[Recorded data]
•••••

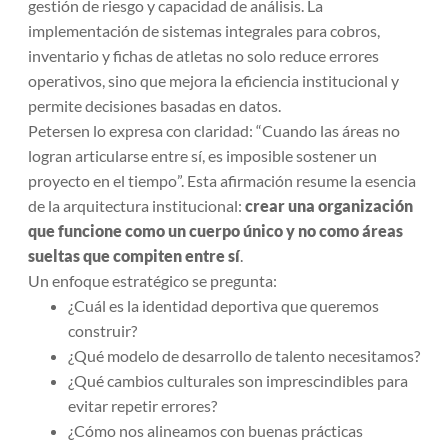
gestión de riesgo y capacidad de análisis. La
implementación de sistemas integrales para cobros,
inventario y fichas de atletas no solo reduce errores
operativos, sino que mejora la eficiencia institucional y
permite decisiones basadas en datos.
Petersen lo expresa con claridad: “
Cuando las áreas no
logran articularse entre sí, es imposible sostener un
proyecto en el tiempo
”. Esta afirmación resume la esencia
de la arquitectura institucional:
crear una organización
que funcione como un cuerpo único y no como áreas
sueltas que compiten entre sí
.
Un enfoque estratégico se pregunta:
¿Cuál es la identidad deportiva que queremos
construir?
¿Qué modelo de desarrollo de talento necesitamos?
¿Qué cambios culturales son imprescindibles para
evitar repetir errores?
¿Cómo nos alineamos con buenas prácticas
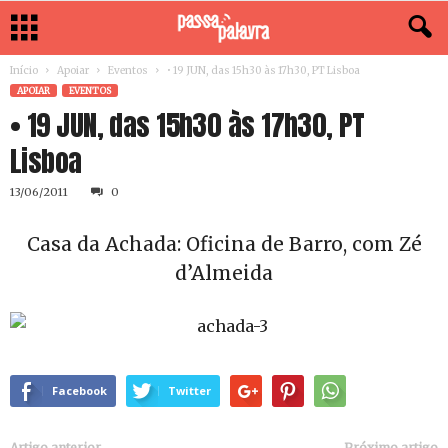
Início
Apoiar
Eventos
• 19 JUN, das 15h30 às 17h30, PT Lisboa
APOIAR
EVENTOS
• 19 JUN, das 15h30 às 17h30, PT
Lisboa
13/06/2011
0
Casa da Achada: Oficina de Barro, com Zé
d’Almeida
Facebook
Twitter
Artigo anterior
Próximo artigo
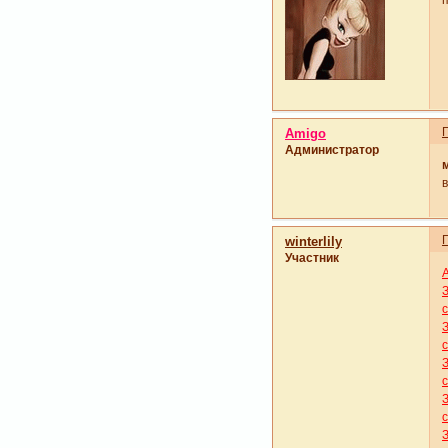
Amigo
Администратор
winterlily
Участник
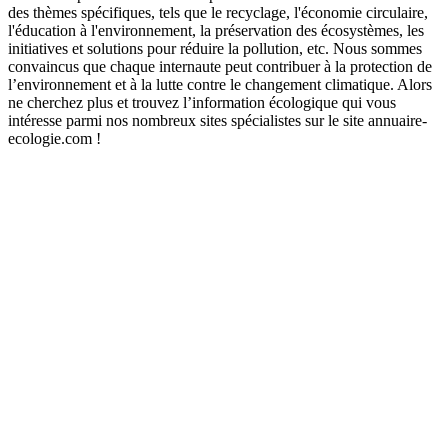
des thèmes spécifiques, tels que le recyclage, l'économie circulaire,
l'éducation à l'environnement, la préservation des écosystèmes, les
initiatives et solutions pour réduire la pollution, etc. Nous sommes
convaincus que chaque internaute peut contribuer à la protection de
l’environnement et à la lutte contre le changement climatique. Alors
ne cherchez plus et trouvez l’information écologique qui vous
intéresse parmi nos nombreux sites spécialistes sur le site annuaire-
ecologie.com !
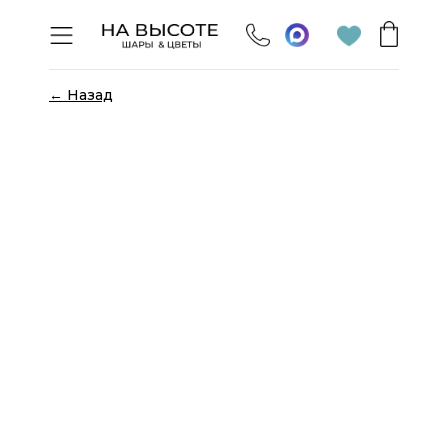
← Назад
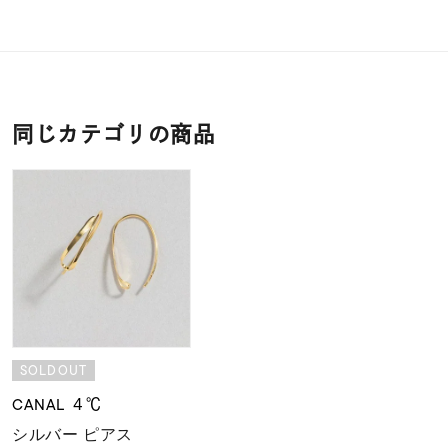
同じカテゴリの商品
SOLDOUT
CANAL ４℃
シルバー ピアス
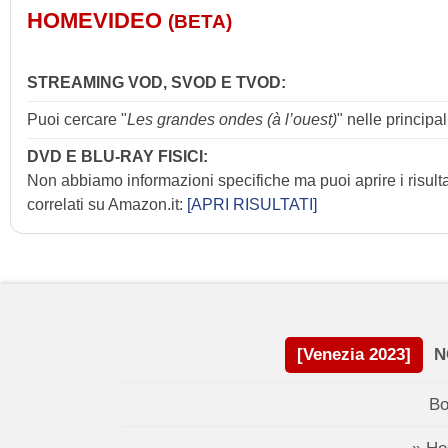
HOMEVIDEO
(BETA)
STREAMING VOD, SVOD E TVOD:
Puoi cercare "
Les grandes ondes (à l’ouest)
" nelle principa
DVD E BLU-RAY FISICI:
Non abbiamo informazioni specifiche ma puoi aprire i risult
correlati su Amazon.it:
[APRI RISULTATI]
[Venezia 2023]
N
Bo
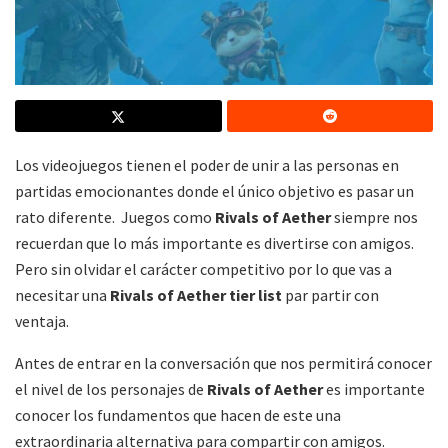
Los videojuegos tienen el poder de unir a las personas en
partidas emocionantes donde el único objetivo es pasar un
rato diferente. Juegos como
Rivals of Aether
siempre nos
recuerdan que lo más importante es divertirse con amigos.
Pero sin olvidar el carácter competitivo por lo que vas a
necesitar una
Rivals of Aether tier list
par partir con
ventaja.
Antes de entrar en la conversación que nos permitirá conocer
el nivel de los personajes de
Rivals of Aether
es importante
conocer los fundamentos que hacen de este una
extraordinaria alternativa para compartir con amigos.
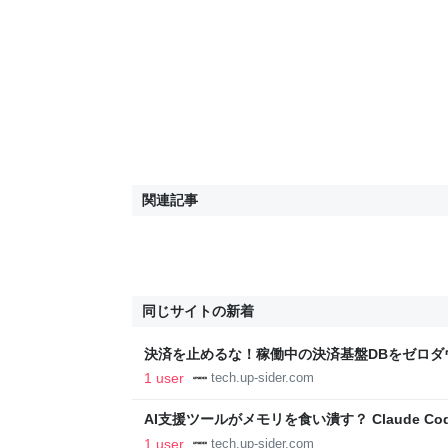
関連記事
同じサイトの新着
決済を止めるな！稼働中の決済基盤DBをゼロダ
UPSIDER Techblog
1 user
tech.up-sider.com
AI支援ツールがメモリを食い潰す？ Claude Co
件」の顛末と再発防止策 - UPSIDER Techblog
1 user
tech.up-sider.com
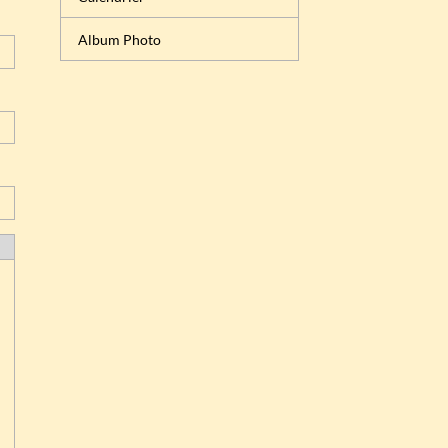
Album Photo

•••••

= Task requirements =
Excluding the pictures, write out exactly the lines from the line that contains "Antes de entrar" through the end of the records.

= Response area =
Antes de entrar en la conversación que nos permitirá conocer
el nivel de los personajes de
Rivals of Aether
es importante
conocer los fundamentos que hacen de este una
extraordinaria alternativa para compartir con amigos.
関連記事
同じサイトの新着
決済を止めるな！稼働中の決済基盤DBをゼロダ
UPSIDER Techblog
1 user
tech.up-sider.com
AI支援ツールがメモリを食い潰す？ Claude Co
件」の顛末と再発防止策 - UPSIDER Techblog
1 user
tech.up-sider.com
Album Photo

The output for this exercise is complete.